Dataset records START
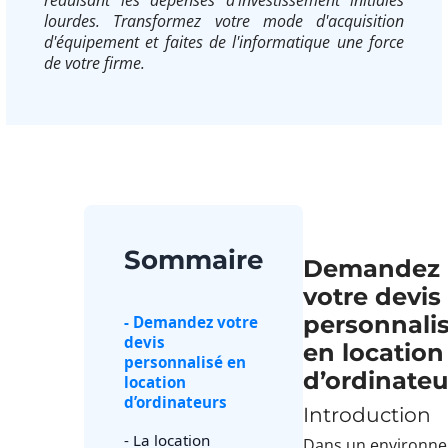
lourdes. Transformez votre mode d'acquisition
d'équipement et faites de l'informatique une force
de votre firme.
Sommaire
Demandez
votre devis
personnali
- Demandez votre
devis
en location
personnalisé en
d’ordinateu
location
d’ordinateurs
Introduction
- La location
Dans un environn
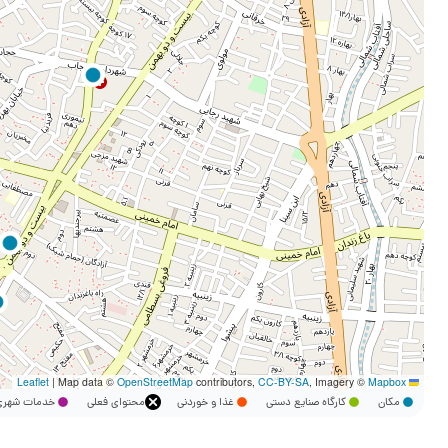
|
Map data ©
OpenStreetMap
contributors,
CC-BY-SA
, Imagery ©
Mapbox
Leaflet
مکان
کارگاه صنایع دستی
غذا و خوردنی
محتوای فعلی
خدمات شه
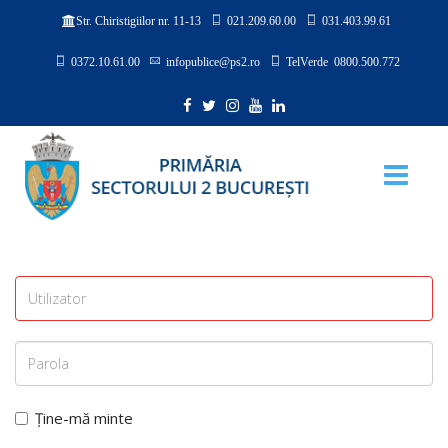
021.209.60.00
031.403.99.61
Str. Chiristigiilor nr. 11-13
0372.10.61.00
infopublice@ps2.ro
TelVerde 0800.500.772
Ține-mă minte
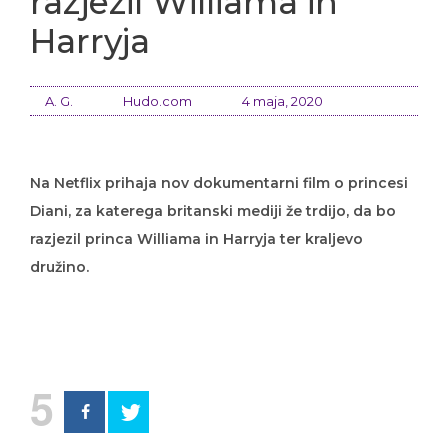
razjezil Williama in
Harryja
A. G.
Hudo.com
4 maja, 2020
Na Netflix prihaja nov dokumentarni film o princesi
Diani, za katerega britanski mediji že trdijo, da bo
razjezil princa Williama in Harryja ter kraljevo
družino.
5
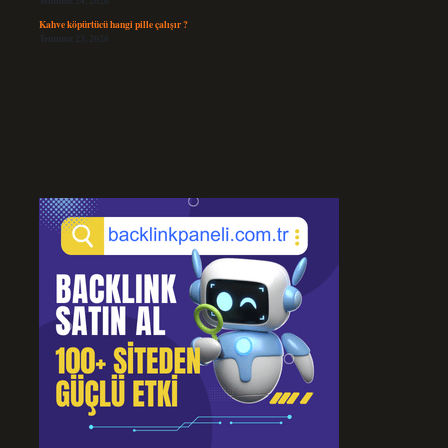
Temmuz 24, 2026
Kahve köpürtücü hangi pille çalışır ?
Temmuz 23, 2026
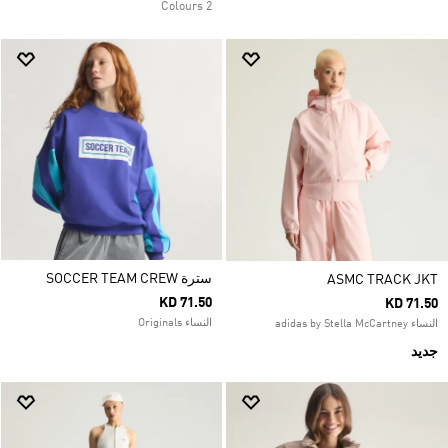
2 Colours
سترة SOCCER TEAM CREW
ASMC TRACK JKT
KD 71.50
KD 71.50
النساء Originals
النساء adidas by Stella McCartney
جديد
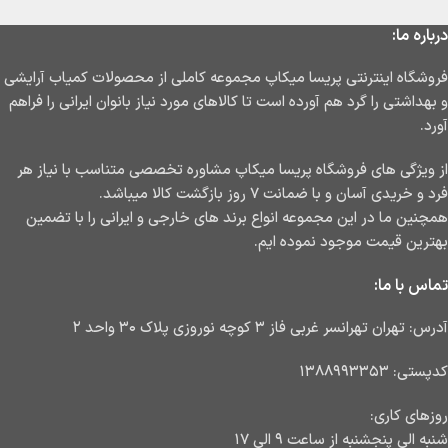
درباره ما:
فروشگاه اینترنتی پریسا میکاپ مجموعه کاملی از محصولات کمیاب آرایشی
و بهداشتی را گرد هم آورده است تا کالاهای مورد نیاز بانوان ایرانی را فراهم
آورد.
از ویژگی های فروشگاه پریسا میکاپ مشاوره تخصصی متناسب با نیاز هر
فرد و خریدی آسان و با ضمانت ۷ روز بازگشت کالا میباشد.
همچنین ما در این مجموعه انواع برند های خارجی و ایرانی را با تضمین
بهترین قیمت موجود نموده ایم.
تماس با ما:
آدرس: تهران تهرانسر غربی فاز ۳ کوچه نوروزی پلاک ۳۰ واحد ۲
کدپستی: ۱۳۸۸۹۹۳۳۵۳
روزهای کاری:
شنبه الی پنجشنبه از ساعت ۹ الی ۱۷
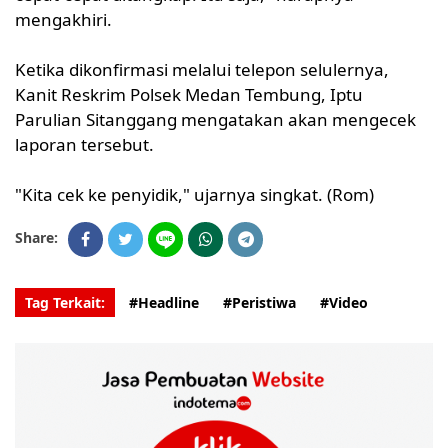
mengakhiri.
Ketika dikonfirmasi melalui telepon selulernya,
Kanit Reskrim Polsek Medan Tembung, Iptu
Parulian Sitanggang mengatakan akan mengecek
laporan tersebut.
"Kita cek ke penyidik," ujarnya singkat. (Rom)
Share:
Tag Terkait:
#Headline
#Peristiwa
#Video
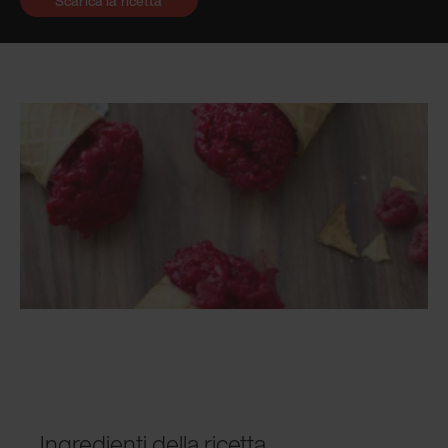
Scarica la ricetta
Ingredienti della ricetta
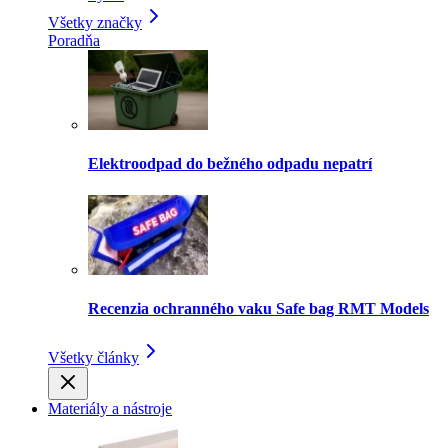
Všetky značky
Poradňa
Elektroodpad do bežného odpadu nepatrí
Recenzia ochranného vaku Safe bag RMT Models
Všetky články
Materiály a nástroje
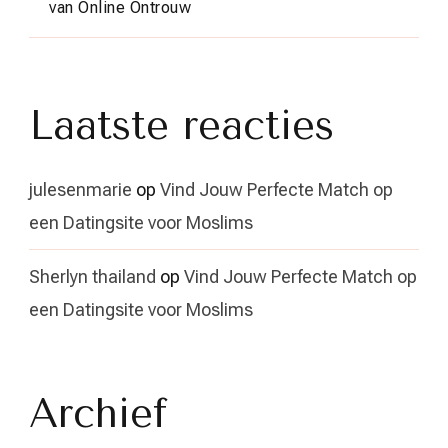
van Online Ontrouw
Laatste reacties
julesenmarie
op
Vind Jouw Perfecte Match op
een Datingsite voor Moslims
Sherlyn thailand
op
Vind Jouw Perfecte Match op
een Datingsite voor Moslims
Archief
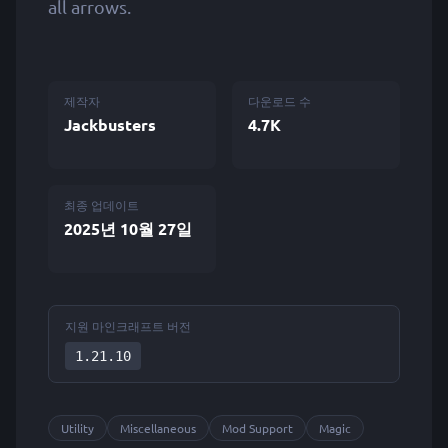
all arrows.
제작자
다운로드 수
Jackbusters
4.7K
최종 업데이트
2025년 10월 27일
지원 마인크래프트 버전
1.21.10
Utility
Miscellaneous
Mod Support
Magic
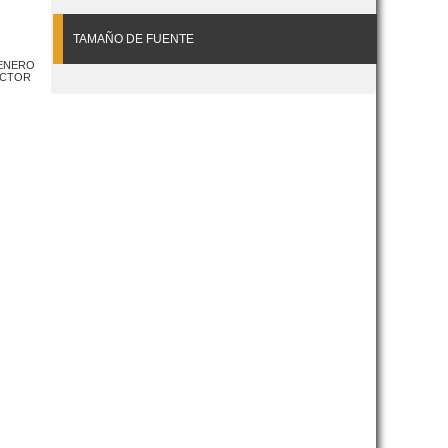
TAMAÑO DE FUENTE
RENERO
ÍCTOR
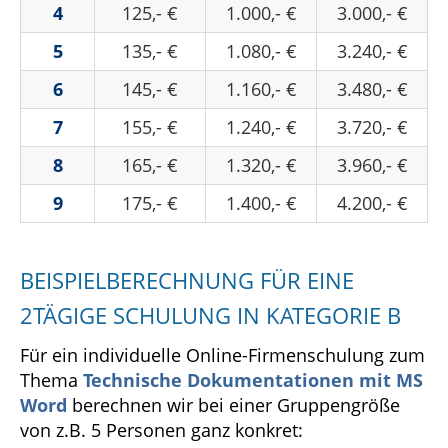
4
125,- €
1.000,- €
3.000,- €
5
135,- €
1.080,- €
3.240,- €
6
145,- €
1.160,- €
3.480,- €
7
155,- €
1.240,- €
3.720,- €
8
165,- €
1.320,- €
3.960,- €
9
175,- €
1.400,- €
4.200,- €
BEISPIELBERECHNUNG FÜR EINE
2TÄGIGE SCHULUNG IN KATEGORIE B
Für ein individuelle Online-Firmenschulung zum
Thema
Technische Dokumentationen mit MS
Word
berechnen wir bei einer Gruppengröße
von z.B. 5 Personen ganz konkret:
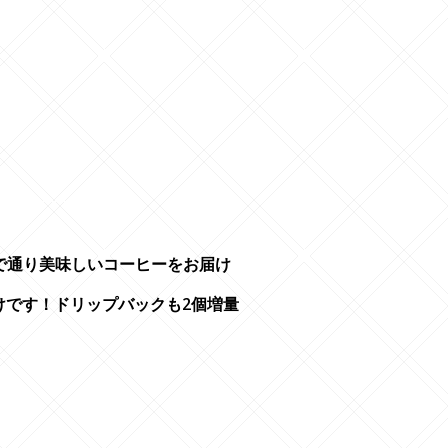
------------
------------
で通り美味しいコーヒーをお届け
届けです！ドリップバックも2個増量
Dataset records END
Task details:
In the listing above, how many of the lines include "نیاز"? Give only the figure.

Written answer:
2